Colorado judge maintains charges for Dane accused in fire

FILE - This undated file photo released by the Costilla County, Colo., Sheriff's Office shows Jesper Joergensen. With no viable option remaining for trying Joergensen, a mentally ill Danish man accused of starting a large Colorado wildfire in 2018, a judge said Thursday, Feb. 4, 2021, he will rule next week on whether to dismiss criminal charges against him. (Costilla County Sheriff's Office via AP, file)
FILE - This undated file photo released by the Costilla County, Colo., Sheriff's Office shows Jesper Joergensen.

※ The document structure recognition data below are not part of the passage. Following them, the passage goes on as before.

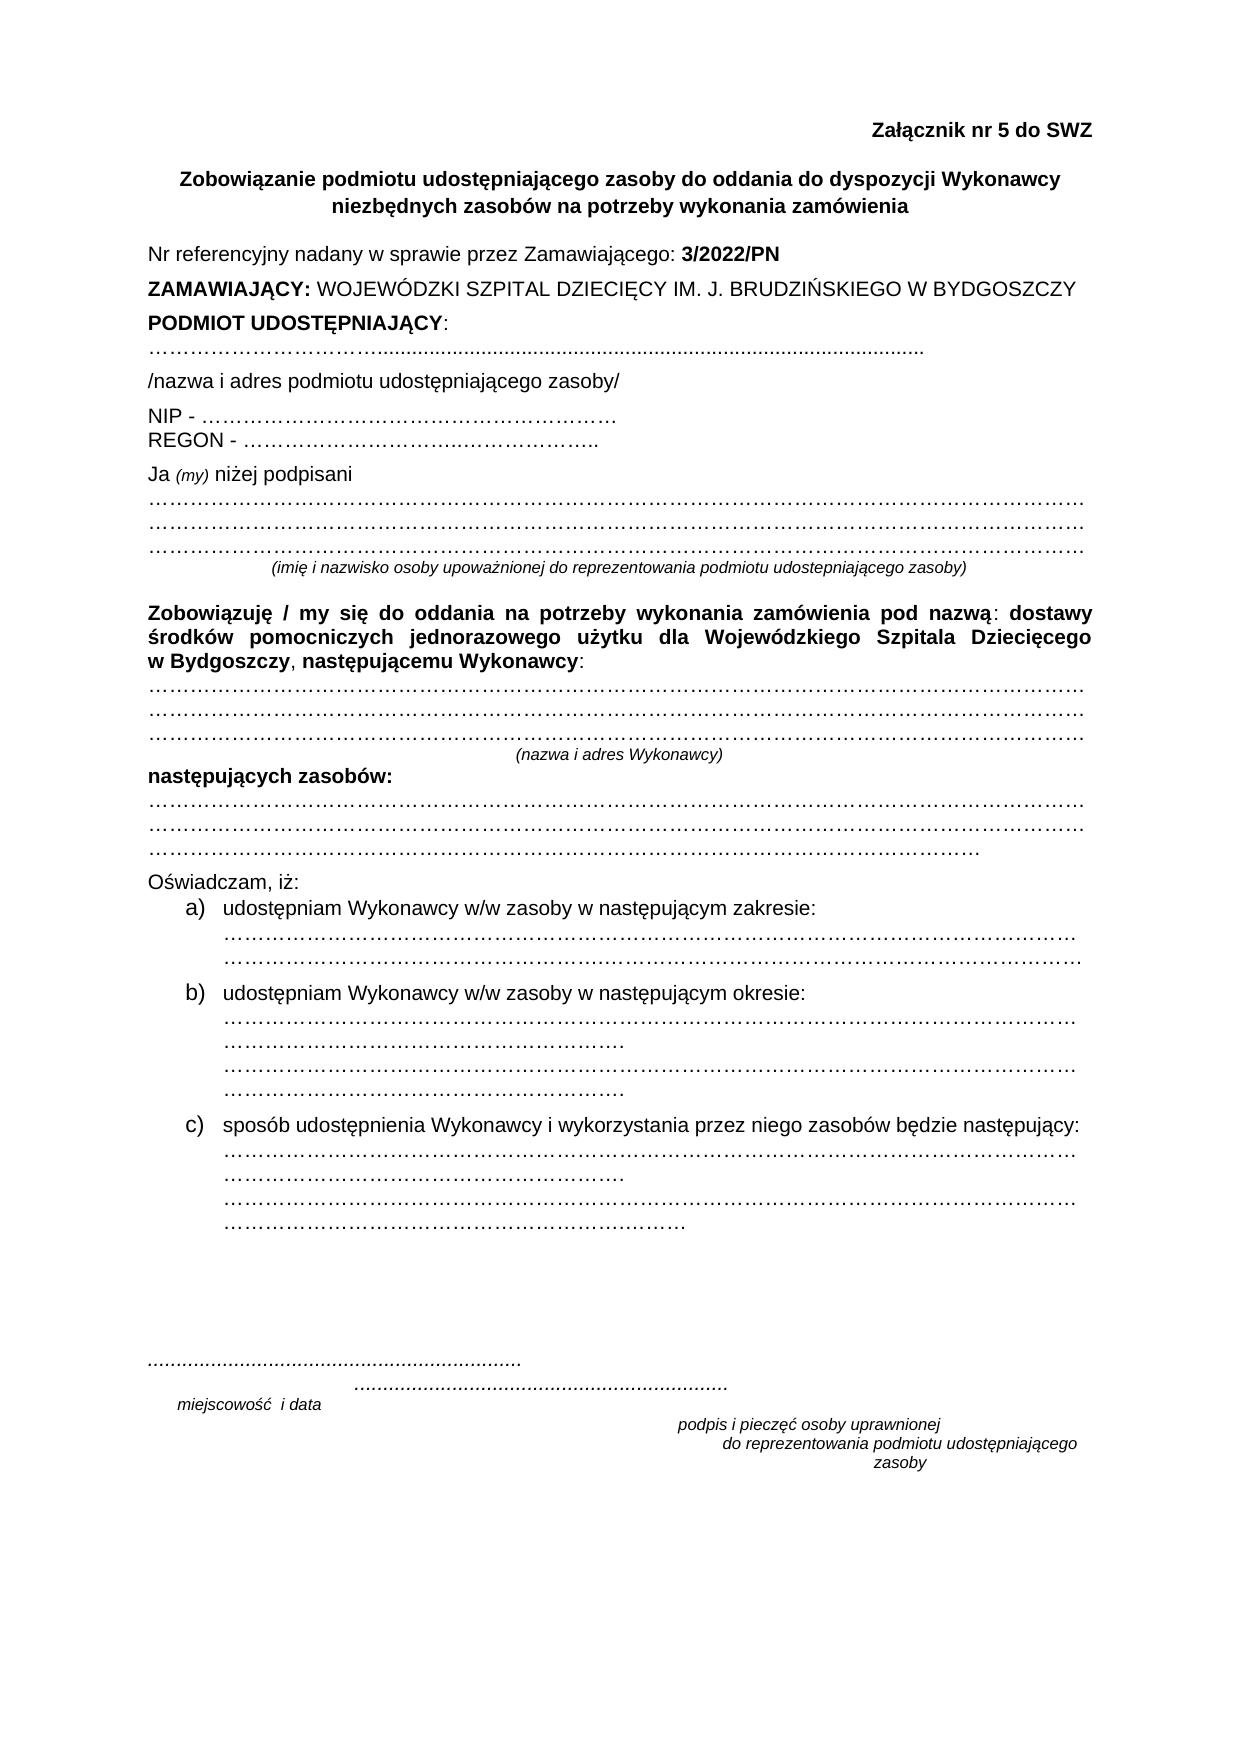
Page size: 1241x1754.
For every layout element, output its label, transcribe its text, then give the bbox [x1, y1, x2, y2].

text PODMIOT UDOSTĘPNIAJĄCY: ……………………………............................................................................................... [148, 311, 1092, 359]
text ................................................................. ................................................................. [148, 1347, 1092, 1395]
list …………………………………………………………………………………………………………………………………………………………….…………………………………………………………… [223, 921, 1092, 968]
text (nazwa i adres Wykonawcy) [148, 745, 1092, 764]
list udostępniam Wykonawcy w/w zasoby w następującym okresie: [185, 979, 1092, 1005]
list ………………………………………………………………………………………………………………………………………………………………. [223, 1005, 1092, 1053]
text (imię i nazwisko osoby upoważnionej do reprezentowania podmiotu udostepniającego zasoby) [148, 558, 1092, 577]
text NIP - …………………………………………………… [148, 404, 1092, 428]
text /nazwa i adres podmiotu udostępniającego zasoby/ [148, 369, 1092, 393]
text następujących zasobów: [148, 764, 1092, 788]
text Ja (my) niżej podpisani [148, 462, 1092, 486]
list ……………………………………………………………………………………………………………………………………………………………….……………………………………………………………………………………………………………………………………………………………….……… [223, 1138, 1092, 1234]
text ……………………………………………………………………………………………………………………………………………………………………………………………………………………………………………………………………………………………………………………………………………………………………… [148, 486, 1092, 558]
text do reprezentowania podmiotu udostępniającego zasoby [709, 1433, 1092, 1472]
list sposób udostępnienia Wykonawcy i wykorzystania przez niego zasobów będzie następujący: [185, 1111, 1092, 1138]
text Zobowiązuję / my się do oddania na potrzeby wykonania zamówienia pod nazwą: dostawy środków pomocniczych jednorazowego użytku dla Wojewódzkiego Szpitala Dziecięcego w Bydgoszczy, następującemu Wykonawcy: [148, 601, 1092, 673]
text ……………………………………………………………………………………………………………………………………………………………………………………………………………………………………………………………………………………………………………………………………………………………………… [148, 673, 1092, 745]
list udostępniam Wykonawcy w/w zasoby w następującym zakresie: [185, 894, 1092, 921]
list ………………………………………………………………………………………………………………………………………………………………. [223, 1053, 1092, 1101]
text miejscowość i data podpis i pieczęć osoby uprawnionej [148, 1395, 1092, 1433]
text REGON - …………………………..……………….. [148, 428, 1092, 452]
text Zobowiązanie podmiotu udostępniającego zasoby do oddania do dyspozycji Wykonawcy niezbędnych zasobów na potrzeby wykonania zamówienia [148, 166, 1092, 218]
text ………………………………………………………………………………………………………………………………………………………………………………………………………………………………………………………………………………………………………………………………………………………… [148, 788, 1092, 860]
text Oświadczam, iż: [148, 870, 1092, 894]
text Nr referencyjny nadany w sprawie przez Zamawiającego: 3/2022/PN [148, 242, 1092, 266]
text Załącznik nr 5 do SWZ [811, 118, 1092, 142]
text ZAMAWIAJĄCY: WOJEWÓDZKI SZPITAL DZIECIĘCY IM. J. BRUDZIŃSKIEGO W BYDGOSZCZY [148, 277, 1092, 301]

With no viable option remaining for trying Joergensen, a mentally ill Danish man accused of starting a large Colorado wildfire in 2018, a judge said Thursday, Feb. 4, 2021, he will rule next week on whether to dismiss criminal charges against him. (Costilla County Sheriff's Office via AP, file)

DENVER – A judge on Friday decided against dropping criminal charges lodged against a mentally ill Danish man accused of starting a large Colorado wildfire that burned 149 homes in 2018.

The decision came after a prosecutor said Jesper Joergensen would not be deported if released from jail because of Biden administration changes to immigration policy.

Fearing that Joergensen could pose a danger if freed, Judge Gregory Lyman instead ordered him sent to the state mental health hospital for evaluation and whether a doctor there might recommend Joergensen be forcibly medicated to treat his delusional disorder.

Lyman acknowledged he was not sure if he had the authority to send Joergensen to the Colorado Mental Health Institute in Pueblo, which has struggled for years to keep up with demand for the evaluations of people accused of crimes.

Earlier this month, Lyman seemed to be leaning toward dismissing the case after Joergensen's psychiatrist in a mental health jail unit indicated he did not think that Joergensen would qualify for forced medication since he does not pose a risk to himself or others while behind bars.

If Joergensen is sent to the state hospital, a doctor there could possibly reach a different conclusion and ask the court for permission to forcibly medicate him.

Aaron Pratt of the state Attorney General's Office told Lyman that Colorado's Office of Behavioral Health had the right to decide where people get mental health treatment.

He also noted there were “practical concerns” in getting people admitted to the Pueblo hospital, which recently resumed taking in new patients following a pause because of the COVID-19 pandemic.